[Task data]

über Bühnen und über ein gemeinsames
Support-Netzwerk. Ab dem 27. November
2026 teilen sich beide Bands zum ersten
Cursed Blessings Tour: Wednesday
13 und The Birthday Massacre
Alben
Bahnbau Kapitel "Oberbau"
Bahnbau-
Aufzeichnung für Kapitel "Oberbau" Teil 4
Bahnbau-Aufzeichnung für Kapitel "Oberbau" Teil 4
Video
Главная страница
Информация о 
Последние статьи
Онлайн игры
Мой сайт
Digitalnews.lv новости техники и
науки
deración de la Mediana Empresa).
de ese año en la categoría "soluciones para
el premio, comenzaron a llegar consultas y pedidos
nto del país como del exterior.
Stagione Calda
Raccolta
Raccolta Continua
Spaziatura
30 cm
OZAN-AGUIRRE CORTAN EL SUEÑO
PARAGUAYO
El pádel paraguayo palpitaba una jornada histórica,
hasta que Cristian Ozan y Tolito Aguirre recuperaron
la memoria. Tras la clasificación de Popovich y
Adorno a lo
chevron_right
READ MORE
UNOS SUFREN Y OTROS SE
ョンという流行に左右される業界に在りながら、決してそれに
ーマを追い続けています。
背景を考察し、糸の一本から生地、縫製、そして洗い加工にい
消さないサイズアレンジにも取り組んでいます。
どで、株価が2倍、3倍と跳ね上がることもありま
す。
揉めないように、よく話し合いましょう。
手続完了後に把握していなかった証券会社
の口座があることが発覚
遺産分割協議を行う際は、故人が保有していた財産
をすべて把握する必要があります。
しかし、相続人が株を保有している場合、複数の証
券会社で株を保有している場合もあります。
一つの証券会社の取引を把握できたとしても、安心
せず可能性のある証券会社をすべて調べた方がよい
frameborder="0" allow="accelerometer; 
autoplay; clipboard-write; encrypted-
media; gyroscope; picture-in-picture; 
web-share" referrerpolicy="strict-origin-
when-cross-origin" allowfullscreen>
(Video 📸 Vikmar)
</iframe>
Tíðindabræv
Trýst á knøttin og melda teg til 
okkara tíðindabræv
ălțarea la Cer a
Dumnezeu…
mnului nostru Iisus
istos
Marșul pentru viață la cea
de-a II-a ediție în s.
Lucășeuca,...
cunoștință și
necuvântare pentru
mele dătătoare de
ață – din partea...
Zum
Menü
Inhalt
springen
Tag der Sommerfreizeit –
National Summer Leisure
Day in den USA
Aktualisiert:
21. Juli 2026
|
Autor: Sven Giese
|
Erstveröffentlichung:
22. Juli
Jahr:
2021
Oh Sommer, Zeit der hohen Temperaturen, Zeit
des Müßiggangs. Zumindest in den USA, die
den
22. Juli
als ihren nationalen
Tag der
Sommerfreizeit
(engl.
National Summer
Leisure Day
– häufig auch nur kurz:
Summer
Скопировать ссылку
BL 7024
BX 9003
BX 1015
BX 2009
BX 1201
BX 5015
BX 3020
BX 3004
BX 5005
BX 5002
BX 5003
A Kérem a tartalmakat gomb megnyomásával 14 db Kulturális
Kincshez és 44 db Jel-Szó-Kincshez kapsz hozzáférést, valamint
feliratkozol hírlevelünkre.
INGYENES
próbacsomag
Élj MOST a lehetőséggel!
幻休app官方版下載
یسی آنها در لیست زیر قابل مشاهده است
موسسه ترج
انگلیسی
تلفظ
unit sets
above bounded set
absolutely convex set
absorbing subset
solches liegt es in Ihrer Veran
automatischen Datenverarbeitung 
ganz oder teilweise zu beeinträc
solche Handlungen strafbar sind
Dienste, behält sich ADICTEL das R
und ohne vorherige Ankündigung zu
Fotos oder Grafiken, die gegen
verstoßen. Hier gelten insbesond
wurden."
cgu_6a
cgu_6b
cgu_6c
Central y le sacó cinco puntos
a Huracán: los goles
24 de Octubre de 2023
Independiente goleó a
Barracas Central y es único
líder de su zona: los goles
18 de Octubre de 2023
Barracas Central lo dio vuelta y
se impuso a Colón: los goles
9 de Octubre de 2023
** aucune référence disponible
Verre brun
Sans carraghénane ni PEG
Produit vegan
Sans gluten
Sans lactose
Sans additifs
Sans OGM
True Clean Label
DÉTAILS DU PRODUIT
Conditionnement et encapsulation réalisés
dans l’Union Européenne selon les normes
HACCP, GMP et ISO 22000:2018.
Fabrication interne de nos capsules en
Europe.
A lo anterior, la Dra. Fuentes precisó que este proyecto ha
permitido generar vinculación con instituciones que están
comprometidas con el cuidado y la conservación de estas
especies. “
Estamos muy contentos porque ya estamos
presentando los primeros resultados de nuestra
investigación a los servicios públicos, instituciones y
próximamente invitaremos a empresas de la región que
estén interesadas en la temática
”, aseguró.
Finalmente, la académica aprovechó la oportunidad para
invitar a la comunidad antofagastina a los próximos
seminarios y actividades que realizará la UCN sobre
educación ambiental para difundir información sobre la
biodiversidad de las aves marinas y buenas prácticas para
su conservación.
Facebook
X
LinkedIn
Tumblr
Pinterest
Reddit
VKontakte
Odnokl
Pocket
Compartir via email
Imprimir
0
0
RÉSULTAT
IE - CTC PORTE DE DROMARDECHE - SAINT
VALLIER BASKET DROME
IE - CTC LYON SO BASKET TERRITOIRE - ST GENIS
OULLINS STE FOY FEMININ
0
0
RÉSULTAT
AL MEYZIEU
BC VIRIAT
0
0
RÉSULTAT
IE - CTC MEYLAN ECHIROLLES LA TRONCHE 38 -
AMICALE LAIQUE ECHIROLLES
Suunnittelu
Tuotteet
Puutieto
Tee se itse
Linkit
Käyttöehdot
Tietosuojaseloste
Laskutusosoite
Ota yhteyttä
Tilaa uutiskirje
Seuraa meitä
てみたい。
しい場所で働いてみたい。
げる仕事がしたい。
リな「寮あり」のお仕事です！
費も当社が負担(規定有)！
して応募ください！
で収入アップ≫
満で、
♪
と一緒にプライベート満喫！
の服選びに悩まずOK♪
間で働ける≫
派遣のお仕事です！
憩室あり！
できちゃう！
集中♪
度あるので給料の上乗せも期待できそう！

[/Task data]

**What you will do:** Turn the lines from the start of the rows through the line that contains "de ese año en" into a numbered list, including that line and omitting any blank lines.

**Solved exercise:**
1. über Bühnen und über ein gemeinsames
2. Support-Netzwerk. Ab dem 27. November
3. 2026 teilen sich beide Bands zum ersten
4. Cursed Blessings Tour: Wednesday
5. 13 und The Birthday Massacre
6. Alben
7. Bahnbau Kapitel "Oberbau"
8. Bahnbau-
9. Aufzeichnung für Kapitel "Oberbau" Teil 4
10. Bahnbau-Aufzeichnung für Kapitel "Oberbau" Teil 4
11. Video
12. Главная страница
13. Информация о 
14. Последние статьи
15. Онлайн игры
16. Мой сайт
17. Digitalnews.lv новости техники и
18. науки
19. deración de la Mediana Empresa).
20. de ese año en la categoría "soluciones para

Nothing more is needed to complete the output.